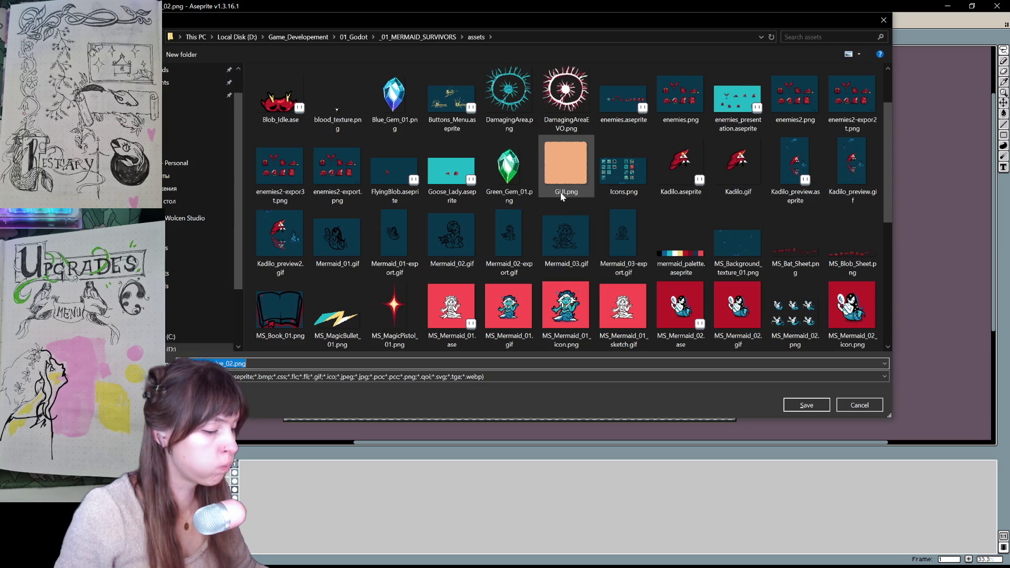
{"action": "left_click", "coordinate": [452, 103]}
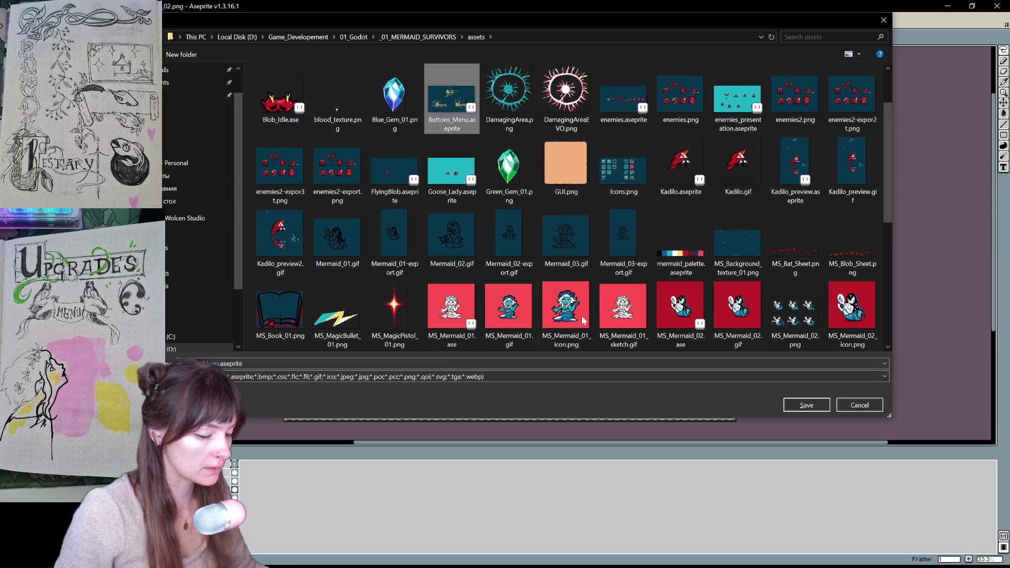
{"action": "left_click", "coordinate": [806, 405]}
{"action": "left_click", "coordinate": [594, 292]}
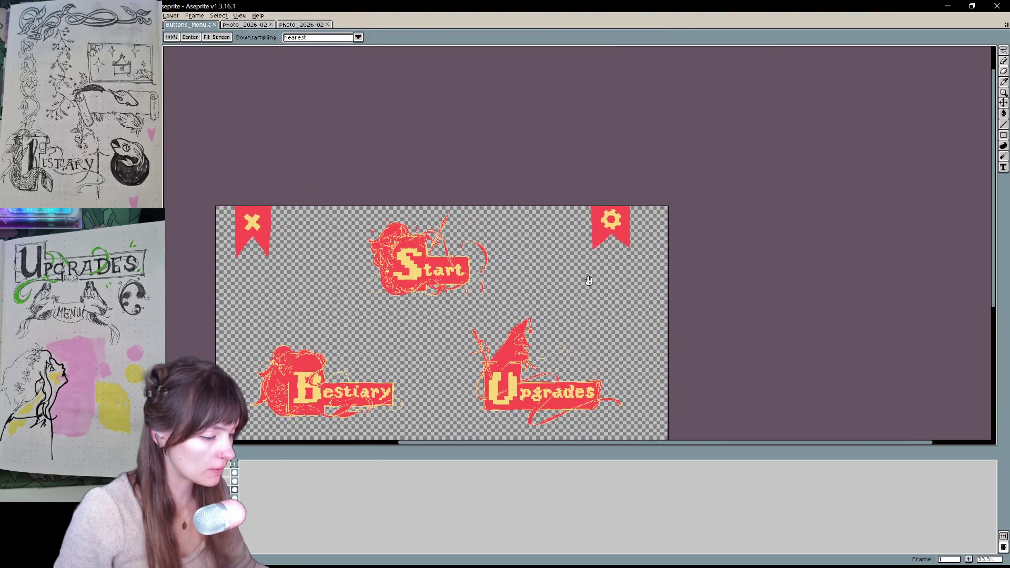
Crop the canvas tightly around the red gear banner via Canvas Size, then start Save As.
{"action": "key", "text": "ctrl+alt+c"}
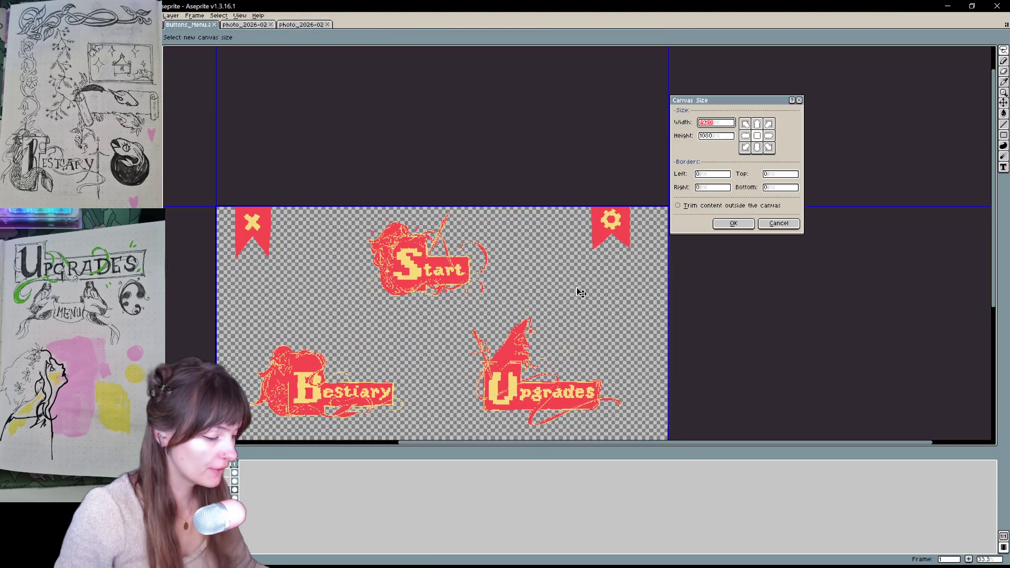
{"action": "mouse_move", "coordinate": [415, 248]}
{"action": "left_mouse_down"}
{"action": "mouse_move", "coordinate": [427, 262]}
{"action": "mouse_move", "coordinate": [372, 253]}
{"action": "mouse_move", "coordinate": [437, 263]}
{"action": "mouse_move", "coordinate": [409, 267]}
{"action": "left_mouse_up"}
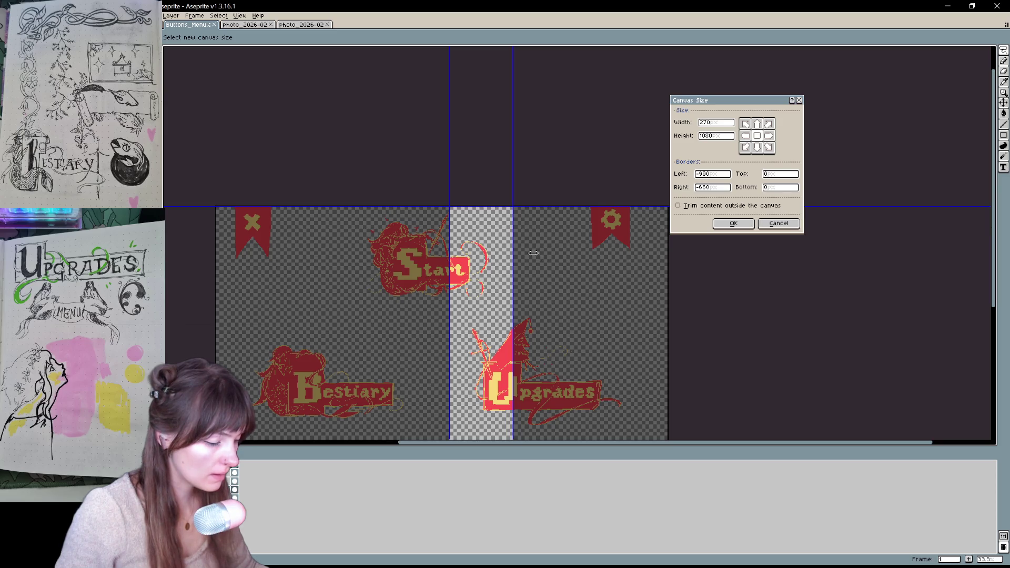
{"action": "mouse_move", "coordinate": [534, 249]}
{"action": "left_mouse_down"}
{"action": "mouse_move", "coordinate": [518, 250]}
{"action": "mouse_move", "coordinate": [562, 250]}
{"action": "mouse_move", "coordinate": [400, 259]}
{"action": "mouse_move", "coordinate": [543, 272]}
{"action": "mouse_move", "coordinate": [575, 217]}
{"action": "mouse_move", "coordinate": [570, 286]}
{"action": "mouse_move", "coordinate": [557, 289]}
{"action": "mouse_move", "coordinate": [568, 310]}
{"action": "mouse_move", "coordinate": [568, 294]}
{"action": "mouse_move", "coordinate": [559, 295]}
{"action": "left_mouse_up"}
{"action": "left_click_drag", "start_coordinate": [499, 332], "coordinate": [624, 241]}
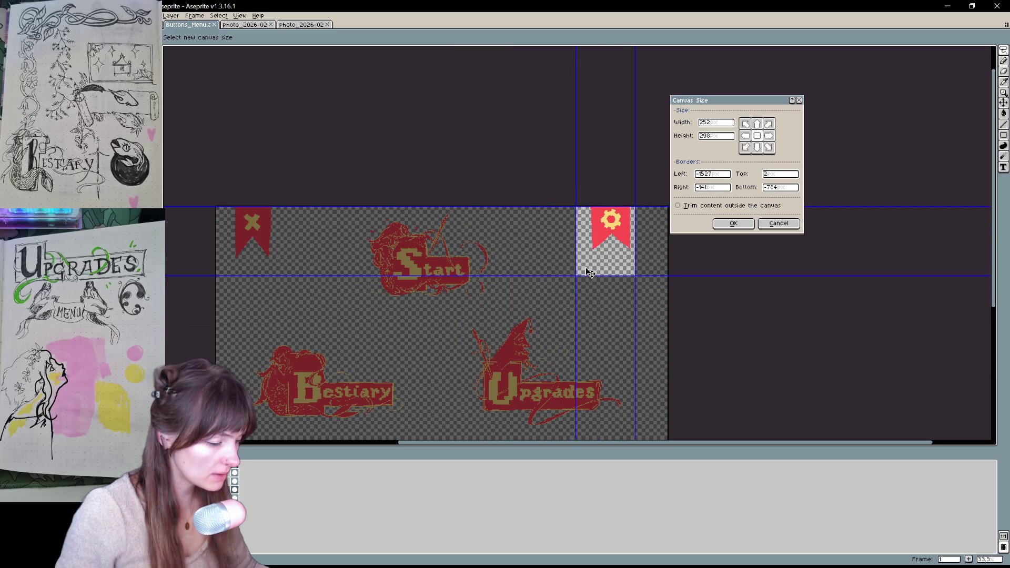
{"action": "left_click_drag", "start_coordinate": [608, 278], "coordinate": [607, 253]}
{"action": "scroll", "coordinate": [608, 253], "scroll_direction": "up", "scroll_amount": 3}
{"action": "left_click_drag", "start_coordinate": [299, 233], "coordinate": [388, 237]}
{"action": "left_click_drag", "start_coordinate": [654, 253], "coordinate": [627, 255]}
{"action": "left_click_drag", "start_coordinate": [457, 355], "coordinate": [464, 335]}
{"action": "left_click", "coordinate": [732, 225]}
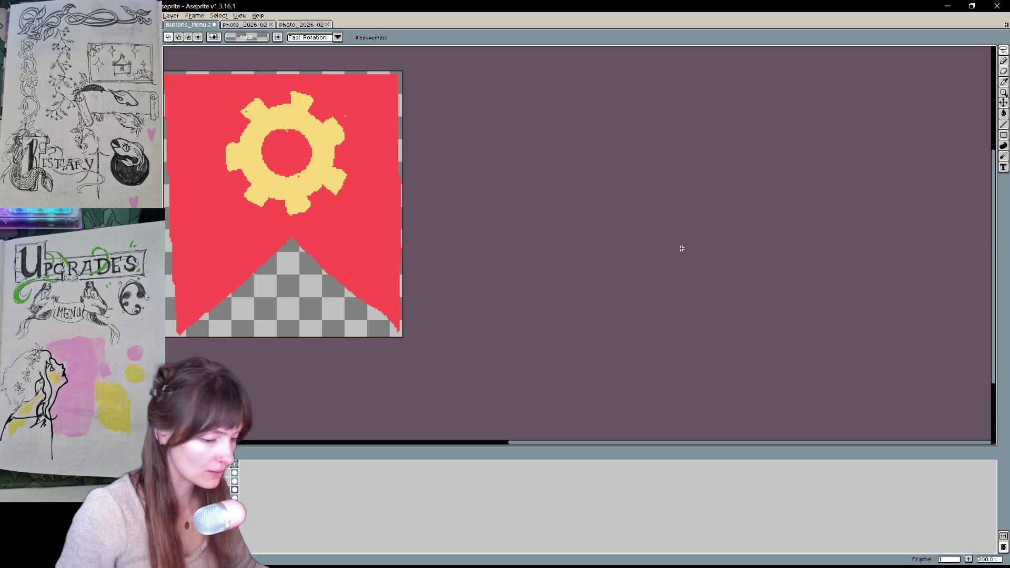
{"action": "key", "text": "ctrl+shift+s"}
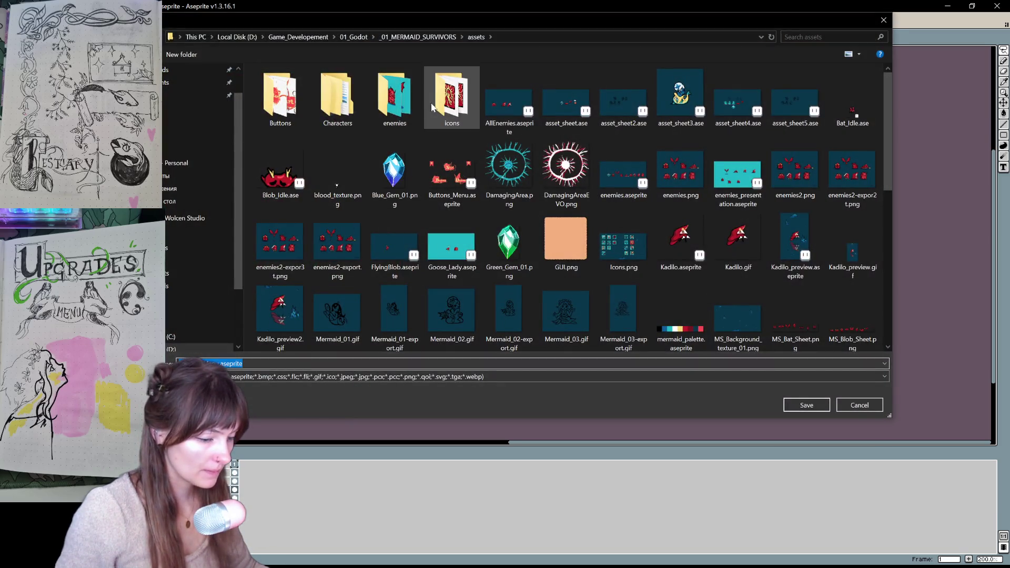
Save the gear banner as SB_Option_Passive_01.aseprite in assets/Buttons.
{"action": "double_click", "coordinate": [280, 97]}
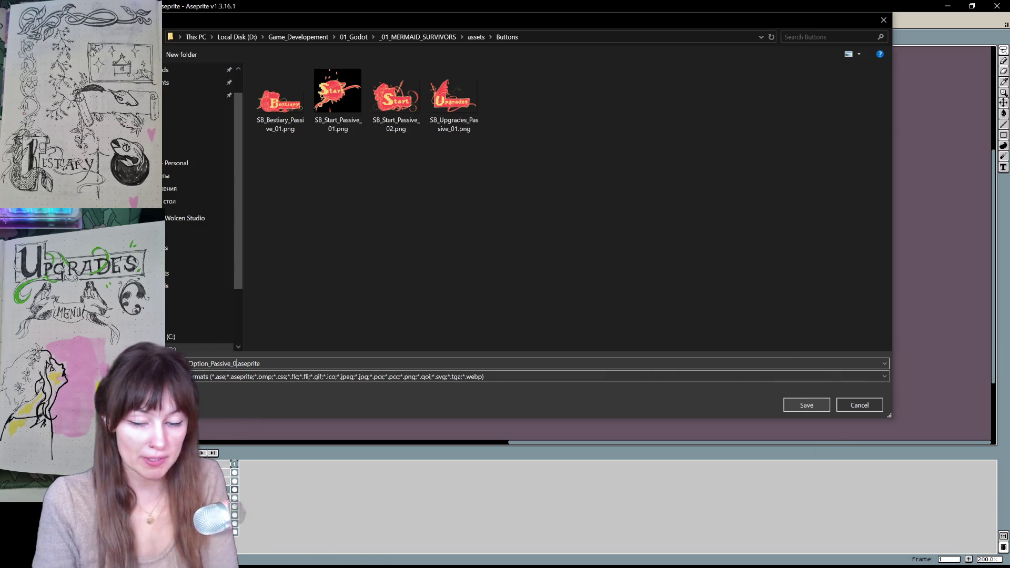
{"action": "left_click", "coordinate": [808, 406]}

Directions:
Looking at the material above, state the number of lines holding the word "gear", and only that number.

Expected output:
2